Many of the muscles that move the foot are found in the lower leg. These muscles attach via tendons to various bones in the foot. The main muscles that move the foot downwards (plantar flex the foot) and propel the body forward are the calf muscles (gastrocnemius and soleus muscles). These muscles are connected to the heel bone (calcaneus) by the "rope like" Achilles tendon. Achilles tendon rupture is the term used to describe a complete tear of the Achilles tendon. The most common site for Achilles tendon rupture to occur is an area 2 - 6 cm. (1 - 2.5 in.) above where the tendon attaches to the calcaneus.

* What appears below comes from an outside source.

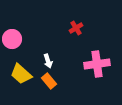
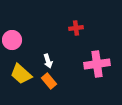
red cross: rotated 24 degrees clockwise
pink circle: moved 1 px down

The Achilles tendon is most commonly injured by sudden plantarflexion or dorsiflexion of the ankle, or by forced dorsiflexion of the ankle outside its normal range of motion. Other mechanisms by which the Achilles can be torn involve sudden direct trauma to the tendon, or sudden activation of the Achilles after atrophy from prolonged periods of inactivity. Some other common tears can occur from overuse while participating in intense sports. Twisting or jerking motions can also contribute to injury. Fluoroquinolone antibiotics, famously ciprofloxacin, are known to increase the risk of tendon rupture, particularly achilles.

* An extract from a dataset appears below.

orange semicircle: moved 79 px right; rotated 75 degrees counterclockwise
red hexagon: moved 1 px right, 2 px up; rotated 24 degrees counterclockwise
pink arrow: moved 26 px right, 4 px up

The pain from an Achilles tendon rupture is usually felt in the back of the lower leg, in the area 2 to 6 cm. above the Achilles tendon's attachment to the calcaneus. Individuals with an Achilles tendon rupture often describe a "pop" or similar feeling at the time of the injury. A "hole" or defect in the Achilles tendon can usually be felt under the skin in this area. A limp and inability to rise up on the toes of the affected foot are usually present. If the affected foot does not plantar flex when the calf muscles are squeezed an Achilles tendon rupture is very likely.

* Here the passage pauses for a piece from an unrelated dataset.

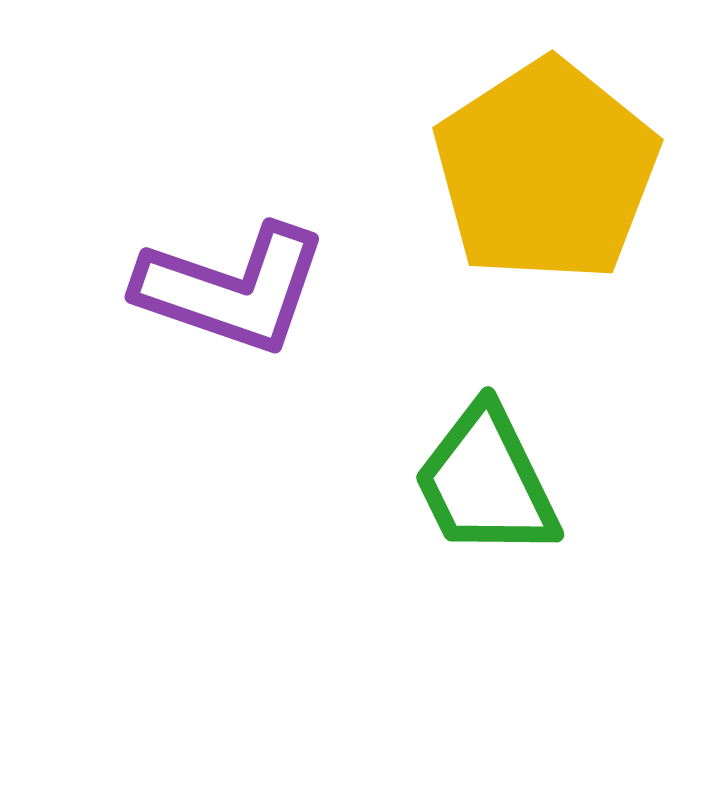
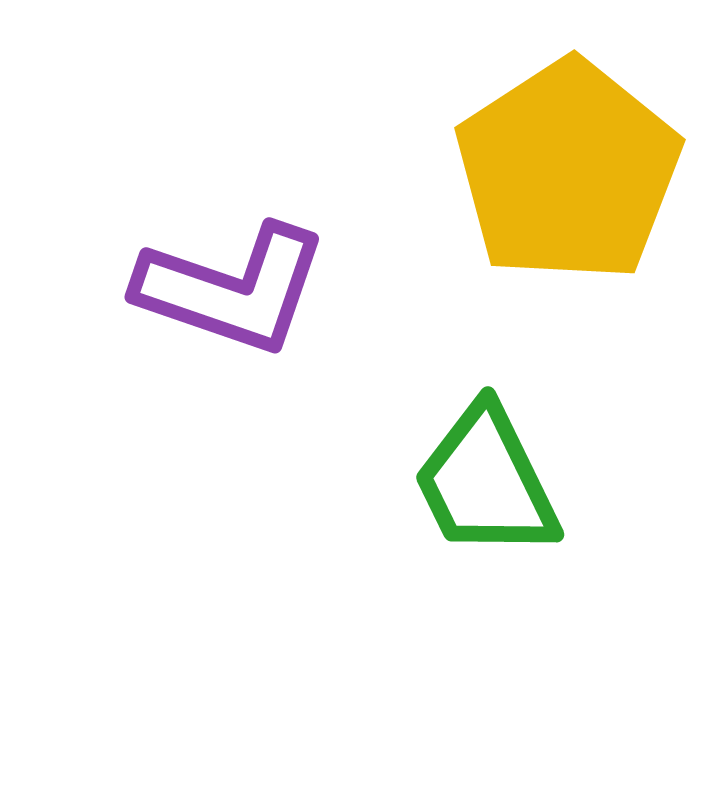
yellow pentagon: moved 22 px right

The diagnosis is usually made on the basis of symptoms, the history of the injury and a doctor's examination. The doctor may look at your walking and observe whether you can stand on tiptoe. She/he may test the tendon using a method called Thompson's test (also known as the calf squeeze test). In this test, you will be asked to lie face down on the examination bench and to bend your knee. The doctor will gently squeeze the calf muscles at the back of your leg, and observe how the ankle moves. If the Achilles tendon is OK, the calf squeeze will make the foot point briefly away from the leg (a movement called plantar flexion). This is quite an accurate test for Achilles tendon rupture. If the diagnosis is uncertain, an ultrasound or MRI scan may help. An Achilles tendon rupture is sometimes difficult to diagnose and can be missed on first assessment. It is important for both doctors and patients to be aware of this and to look carefully for an Achilles tendon rupture if it is suspected.
Non Surgical Treatment
Non-surgical treatment typically involves wearing a brace or cast for the first six weeks following the injury to allow time for the ends of the torn tendon to reattach on their own. Over-the-counter medications, such as ibuprofen or aspirin, may be taken during this time to reduce pain and swelling. Once the tendon has reattached, physical therapy will be needed to strengthen the muscles and tendon. A full recovery is usually made within four to six months.
An Achilles tendon rupture is a complete tear of the fibrous tissue that connects the heel to the calf muscle. This is often caused by a sudden movement that overextends the tendon and usually occurs while running or playing sports such as basketball or racquetball. Achilles tendon rupture can affect anyone, but occurs most often in middle-aged men.
Achilles tendon rupture can be prevented by avoiding chronic injury to the Achilles tendon (i.e. tendonitis), as well as being careful to warm up and stretch properly before physical activity. Additionally, be sure to use properly fitting equipment (e.g. running shoes) and correct training techniques to avoid this problem!